Her book on meditation, Meditate Your Weight, goes on to cite studies about stress and health: “A study by researchers at the University of California San Francisco found that the more a group of stressed-out overweight women meditated, the greater their decreases in anxiety, markers of chronic stress, and belly fat – without any changes in their diet.” Meditate Your Weight, p. 66 (Harmony, 2016).
Mood Plays a Bigger Part in Health than Most People Realize
When people talk about health, they tend to focus on diet, exercise, and weight. These things are important, of course, but ignoring emotional health (not uncommon among lawyers) can have consequences.
Research shows that people with depression have greater reports of body pain and actually perceive their overall health as worse than comparable non-depressed people. Emotional health is essential in moderating stress. Regulating your emotional health may be outside of your control, at least in part; none of us can anticipate things that can have a massive impact on emotional health like health emergencies or the loss of a loved one.
Life stressors like a hectic work schedule or a new baby can impact your physical health in serious ways. Two common bodily responses to stress include increased blood pressure and the development of stomach ulcers.
Since you can’t control what happens to you in life, the goal in regulating emotional health is to work on improving how you react to those unplanned events.
That control over your reactions is related to the concept of resilience, the idea of being able to withstand unplanned events. Improving your knowledge of your emotions and what might increase positive states or decrease them can be helpful. The most recommended way to learn what triggers both positive and negative emotional states is to unplug, literally. Finding time to take note of your emotional wellbeing, either physically in a journal or by reviewing your thoughts, is noted by corporate emotional intelligence experts as the best way to improve emotional intelligence. This downtime might include meditation, but can also include time where your brain can quiet. Runners Pete Villa and Bryan Gould of the podcast How Was Your Run Today often talk about running to gain a sense of “void time” — time where their brains are quiet. Take note, however: Restorative activities aren’t the same as rest, which is also vital in a healthy lifestyle.
It May Seem Obvious, but Rest Is Essential to Living a Healthy Life
Less well-known effects include an increase in C-reactive protein, which is associated with heart attack risk, for those who sleep less than six hours per night. But rest also means more than just sleep. As life balance proponent Mara Glatzel teaches, the concept of rest includes restorative activities. She defines that as things that bring you a sense of calm and order.

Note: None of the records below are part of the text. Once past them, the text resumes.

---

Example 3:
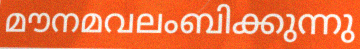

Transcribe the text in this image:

മൗനമവലംബിക്കുന്നു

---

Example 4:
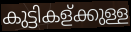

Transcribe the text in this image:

കുട്ടികള്ക്കുള്ള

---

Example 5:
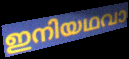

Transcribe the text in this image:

ഇനിയഥവാ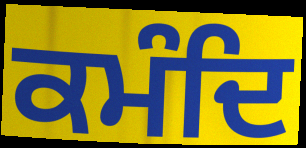
ਕਮੰਦਿ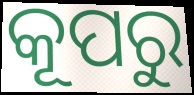
କୂପରୁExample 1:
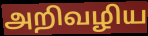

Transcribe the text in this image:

அறிவழிய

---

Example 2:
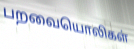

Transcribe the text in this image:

பறவையொலிகள்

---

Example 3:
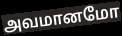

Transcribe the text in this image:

அவமானமோ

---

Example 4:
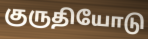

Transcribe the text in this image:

குருதியோடு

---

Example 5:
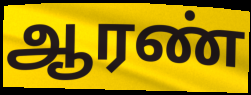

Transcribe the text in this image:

ஆரண்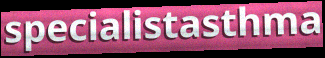
specialistasthmaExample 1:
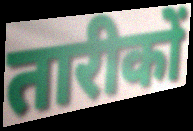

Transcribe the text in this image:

तारीकों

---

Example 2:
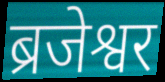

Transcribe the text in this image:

ब्रजेश्वर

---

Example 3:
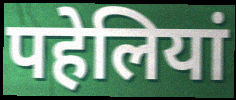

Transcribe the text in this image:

पहेलियां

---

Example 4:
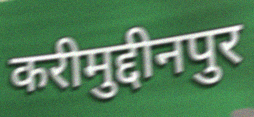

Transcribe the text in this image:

करीमुद्दीनपुर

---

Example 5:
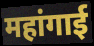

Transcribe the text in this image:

महांगाई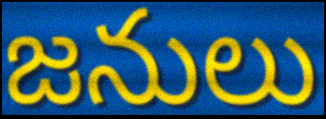
జనులు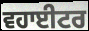
ਵਹਾਈਟਰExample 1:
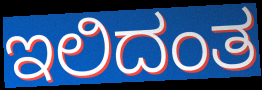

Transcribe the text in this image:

ಇಲಿದಂತ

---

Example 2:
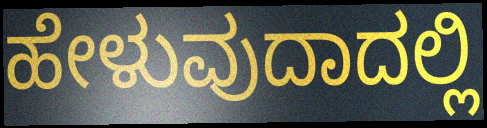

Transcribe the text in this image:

ಹೇಳುವುದಾದಲ್ಲಿ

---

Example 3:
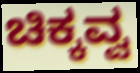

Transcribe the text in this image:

ಚಿಕ್ಕವ್ವ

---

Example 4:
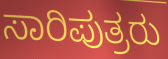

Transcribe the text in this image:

ಸಾರಿಪುತ್ರರು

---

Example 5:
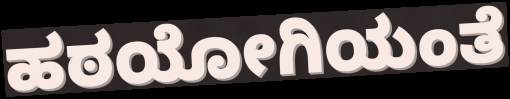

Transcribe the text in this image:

ಹಠಯೋಗಿಯಂತೆ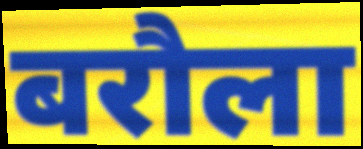
बरौलाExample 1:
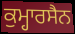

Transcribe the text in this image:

ਕੁਮ੍ਹਾਰਸੈਨ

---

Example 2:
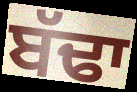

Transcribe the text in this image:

ਬੱਢਾ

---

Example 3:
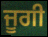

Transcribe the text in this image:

ਜੂਗੀ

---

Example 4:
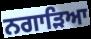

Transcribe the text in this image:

ਨਗਾੜਿਆ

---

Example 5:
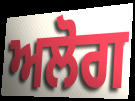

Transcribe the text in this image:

ਅਲੋਗ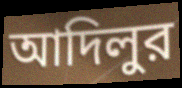
আদিলুরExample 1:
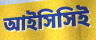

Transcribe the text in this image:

আইসিসিই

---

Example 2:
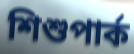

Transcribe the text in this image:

শিশুপার্ক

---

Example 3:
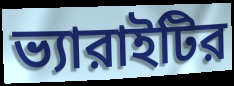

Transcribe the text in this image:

ভ্যারাইটির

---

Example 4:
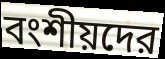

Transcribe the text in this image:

বংশীয়দের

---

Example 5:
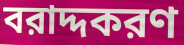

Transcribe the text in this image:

বরাদ্দকরণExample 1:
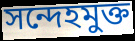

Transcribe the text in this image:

সন্দেহমুক্ত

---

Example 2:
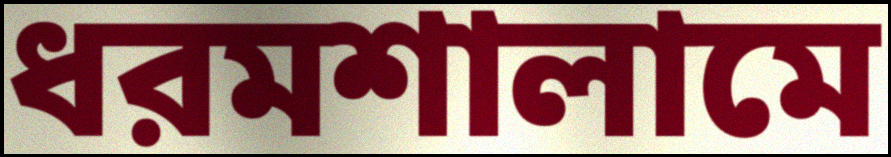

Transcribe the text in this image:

ধরমশালামে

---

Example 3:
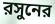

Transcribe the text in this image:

রসুনের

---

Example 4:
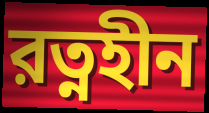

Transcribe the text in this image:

রত্নহীন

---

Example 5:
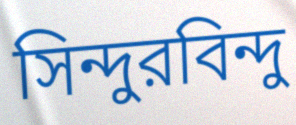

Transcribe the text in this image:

সিন্দুরবিন্দুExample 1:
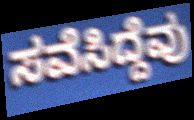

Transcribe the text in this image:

ಸವೆಸಿದ್ದೆವು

You can increase your chance of getting a good night’s sleep by avoiding caffeine, sugar, and nicotine at night, keeping a regular sleep and wake schedule, keeping your bedroom between 60 and 70 degrees, and avoiding working out after 7 p.m. While Glatzel chooses to detail her car as a restorative activity, spending time with a pet is a popular way to unwind. That could be because the body releases serotonin and oxytocin when you pet animals.

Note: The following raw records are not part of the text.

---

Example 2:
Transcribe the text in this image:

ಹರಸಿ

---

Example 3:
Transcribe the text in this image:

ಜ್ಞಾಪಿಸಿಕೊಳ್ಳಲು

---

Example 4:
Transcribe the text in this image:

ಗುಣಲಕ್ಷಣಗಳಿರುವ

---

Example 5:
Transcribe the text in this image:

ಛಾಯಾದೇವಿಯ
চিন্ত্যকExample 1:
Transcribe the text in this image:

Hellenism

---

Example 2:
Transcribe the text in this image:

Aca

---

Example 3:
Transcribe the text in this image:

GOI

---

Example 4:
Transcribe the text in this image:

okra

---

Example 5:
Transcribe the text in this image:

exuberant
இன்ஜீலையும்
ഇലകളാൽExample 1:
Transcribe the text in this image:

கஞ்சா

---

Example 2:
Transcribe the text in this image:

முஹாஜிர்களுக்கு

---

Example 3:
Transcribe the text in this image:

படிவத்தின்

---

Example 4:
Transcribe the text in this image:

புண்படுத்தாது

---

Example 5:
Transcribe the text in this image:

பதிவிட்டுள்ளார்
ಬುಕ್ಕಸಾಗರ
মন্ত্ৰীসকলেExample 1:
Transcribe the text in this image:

A Healthy Lifestyle Includes Social Activities and Community Involvement
Studies show that social and emotional support is linked to preventing health issues like heart disease, diabetes, and stroke. Increasing community activities by volunteering can drastically increase your chance of surviving a heart attack; those who had limited social interaction were almost twice as likely to be readmitted to the hospital after their first myocardial infarction. Volunteering with local charities has been shown to have a significant increase on how people report their health. Social support seems to increase emotional wellbeing and raise resilience levels.

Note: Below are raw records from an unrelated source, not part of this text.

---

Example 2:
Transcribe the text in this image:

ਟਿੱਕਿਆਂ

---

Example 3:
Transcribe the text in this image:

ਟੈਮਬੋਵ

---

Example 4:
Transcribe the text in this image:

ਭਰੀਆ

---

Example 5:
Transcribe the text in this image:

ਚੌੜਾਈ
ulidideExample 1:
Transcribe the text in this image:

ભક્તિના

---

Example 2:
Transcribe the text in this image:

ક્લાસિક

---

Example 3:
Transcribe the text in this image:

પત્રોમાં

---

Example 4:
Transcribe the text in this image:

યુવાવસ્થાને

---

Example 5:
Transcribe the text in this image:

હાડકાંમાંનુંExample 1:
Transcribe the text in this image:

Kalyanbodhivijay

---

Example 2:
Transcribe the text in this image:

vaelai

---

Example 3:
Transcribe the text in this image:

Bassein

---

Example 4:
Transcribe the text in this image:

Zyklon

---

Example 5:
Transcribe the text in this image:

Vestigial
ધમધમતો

So as you think about ways to take care of yourself in the limited time you have away from work, don’t leave it at just diet and exercise. Take note of what makes you feel good emotionally, insist on regular sleep, and spend time doing good in your community to round out your physical and psychological health.
Get serious about the psychological aspects of your health: Make restorative activities, sleep, and social interactions a priority over the next month, and note any changes in your mental or physical wellbeing.